あなたへ
誰だろうと思い顔を上げると。
「………」
無言でこちらを見下ろしているふとんくんが居た。
バチッと目線が会う。
「君、ありがとう。怪我本当にない?」
どうやら心配して戻ってきてくれたらしい。
「えっと……大丈夫です!」
精一杯の笑顔で答える。
「そっか、良かった。

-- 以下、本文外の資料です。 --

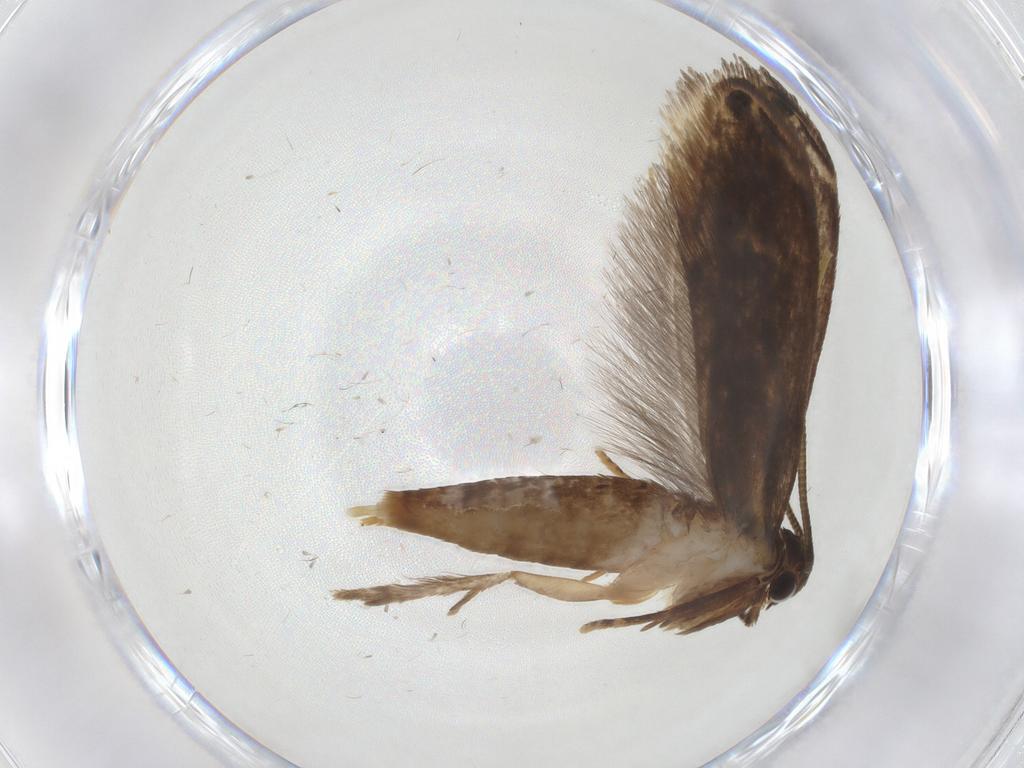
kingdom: Animalia
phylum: Arthropoda
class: Insecta
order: Lepidoptera
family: Tineidae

…間違いだったら恥ずかしいんだけど…」
そう言い間を開けるふとんくん。
私は続きの言葉を待った。
相当気まずいのか、しゃがんでガラスを集めながら言葉を繋げる。
「僕達を助けてくれたん…だよね…?」
そこまで言うとカクンと首を傾げこちらを見る。
「…はい、困ってたみたいなので…余計なお世話だったらごめんなさい」
頑張ってあくまでも自分はファンではない事を偽る。
困ってたから助ける。
赤の他人にそこまで出来るような行動力は残念ながら持ち合わせていない。
困ってた相手がふとんくんだったからだ。
「いや、助かったよ。ありがとう」
そう言いながらふわっと笑ったふとんくんの表情に、嘘はなかった。
スっと立ち上がり席へと戻るふとんくん。
私はその後ろ姿を見ていた。
床に落ちてるガラスは、綺麗に集められていた。